For her part, Ms Ley defended the Commonwealth’s continued control of the Harbour sites, saying “people don’t want NSW to have control of these assets”.

“All I heard when I walked around North Head Sanctuary was ‘don’t let the state government control this area,” she said.

Ms Ley said the government was “unlocking” $9 million sitting in the Trust’s accounts following the sale of Markham Close properties. Further funding would have to go through the “normal budget processes”, she said.

Fellow federal Liberal MP Trent Zimmerman, who helped draft the Trust’s original plans during the Howard government years, said the public had more confidence in the federal government than the state ones to manage the Harbour’s sites.

People know where the boundary of state control is because “that’s where the weeds start”, he said, adding that Circular Quay was “the most dramatic example” of poor state government management”.


The Trust had become “a dynamic and groundbreaking organisation”, Mr Zimmerman said.

Joseph Carrozzi, the chair of the Trust, said he was “very pleased” that the review had recommended sites remain in the custody of the Trust.

“To be frank, I’ve been disappointed over the past four years at the level of engagement with the state on the work that we’re doing and the sites that we have,” Mr Carrozzi said, adding Canberra wanted the Trust to have a “strong collaborative partnership” with the state.

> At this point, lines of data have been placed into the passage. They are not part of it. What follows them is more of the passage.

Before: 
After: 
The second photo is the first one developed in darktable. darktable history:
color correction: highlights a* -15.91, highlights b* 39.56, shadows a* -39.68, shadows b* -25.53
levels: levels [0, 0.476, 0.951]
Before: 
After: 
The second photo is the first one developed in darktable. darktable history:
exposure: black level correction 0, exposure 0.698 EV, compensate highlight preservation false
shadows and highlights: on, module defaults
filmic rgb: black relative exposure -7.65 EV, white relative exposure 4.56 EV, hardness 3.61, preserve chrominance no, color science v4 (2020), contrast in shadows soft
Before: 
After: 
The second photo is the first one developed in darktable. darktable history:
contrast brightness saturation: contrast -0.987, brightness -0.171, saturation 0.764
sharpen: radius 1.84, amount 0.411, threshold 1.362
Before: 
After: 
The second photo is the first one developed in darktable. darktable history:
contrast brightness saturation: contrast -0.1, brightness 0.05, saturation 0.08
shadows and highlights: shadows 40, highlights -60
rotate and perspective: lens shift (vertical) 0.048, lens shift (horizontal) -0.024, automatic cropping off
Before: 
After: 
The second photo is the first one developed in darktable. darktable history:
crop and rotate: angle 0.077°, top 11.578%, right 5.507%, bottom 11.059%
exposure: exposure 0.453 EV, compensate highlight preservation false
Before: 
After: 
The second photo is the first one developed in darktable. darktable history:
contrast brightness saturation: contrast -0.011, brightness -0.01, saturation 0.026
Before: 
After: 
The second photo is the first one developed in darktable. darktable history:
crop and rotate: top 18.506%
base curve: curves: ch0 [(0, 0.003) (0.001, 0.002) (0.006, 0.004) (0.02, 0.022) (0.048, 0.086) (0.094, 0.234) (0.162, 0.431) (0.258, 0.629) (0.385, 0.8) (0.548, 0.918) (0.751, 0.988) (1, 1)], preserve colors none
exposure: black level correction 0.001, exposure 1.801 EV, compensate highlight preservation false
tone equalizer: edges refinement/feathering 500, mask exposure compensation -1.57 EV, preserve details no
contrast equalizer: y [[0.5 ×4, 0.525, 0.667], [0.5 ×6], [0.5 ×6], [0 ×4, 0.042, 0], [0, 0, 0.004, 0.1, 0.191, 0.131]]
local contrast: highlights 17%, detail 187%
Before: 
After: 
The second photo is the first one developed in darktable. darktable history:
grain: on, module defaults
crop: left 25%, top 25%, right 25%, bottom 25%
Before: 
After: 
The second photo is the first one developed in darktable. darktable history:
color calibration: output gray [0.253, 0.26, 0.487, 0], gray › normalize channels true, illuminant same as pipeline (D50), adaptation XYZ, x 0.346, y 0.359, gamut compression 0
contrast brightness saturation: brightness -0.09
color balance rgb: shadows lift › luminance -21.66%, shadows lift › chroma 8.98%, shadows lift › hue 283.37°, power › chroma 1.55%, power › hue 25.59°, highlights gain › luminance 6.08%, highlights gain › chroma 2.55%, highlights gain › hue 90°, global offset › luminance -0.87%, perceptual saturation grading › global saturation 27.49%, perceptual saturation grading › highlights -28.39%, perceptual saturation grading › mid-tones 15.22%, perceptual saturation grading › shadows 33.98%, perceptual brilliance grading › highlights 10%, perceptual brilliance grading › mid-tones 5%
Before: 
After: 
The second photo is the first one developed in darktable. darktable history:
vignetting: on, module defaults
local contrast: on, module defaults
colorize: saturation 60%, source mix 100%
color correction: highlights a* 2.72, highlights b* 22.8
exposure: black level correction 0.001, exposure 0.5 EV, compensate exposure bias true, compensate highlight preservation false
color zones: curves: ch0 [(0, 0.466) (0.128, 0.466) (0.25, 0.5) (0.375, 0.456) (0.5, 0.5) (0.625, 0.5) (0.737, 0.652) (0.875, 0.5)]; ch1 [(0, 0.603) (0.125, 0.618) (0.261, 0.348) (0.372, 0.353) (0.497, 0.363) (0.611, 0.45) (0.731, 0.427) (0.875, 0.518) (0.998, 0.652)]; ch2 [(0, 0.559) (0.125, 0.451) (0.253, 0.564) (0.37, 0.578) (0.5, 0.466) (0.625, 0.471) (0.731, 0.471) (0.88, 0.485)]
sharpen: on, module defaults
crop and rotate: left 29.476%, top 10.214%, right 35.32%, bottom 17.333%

Jill L’Estrange, president of the Headland Preservation Group, welcomed the review’s recommendations particularly that landmarks must “be protected and should not fall victim to commercial ventures that are not sympathetic to the environmental and heritage values of the land”.

“We remain concerned about the long-term funding of the sites, which may require $200 – $300 million over the next decade,” Ms L’Estrange said.

“The issue of long-term leasing is still a major concern,” he said. “In our view, a lease of 35 years, which can be further extended, is dangerously close to privatisation of public land.”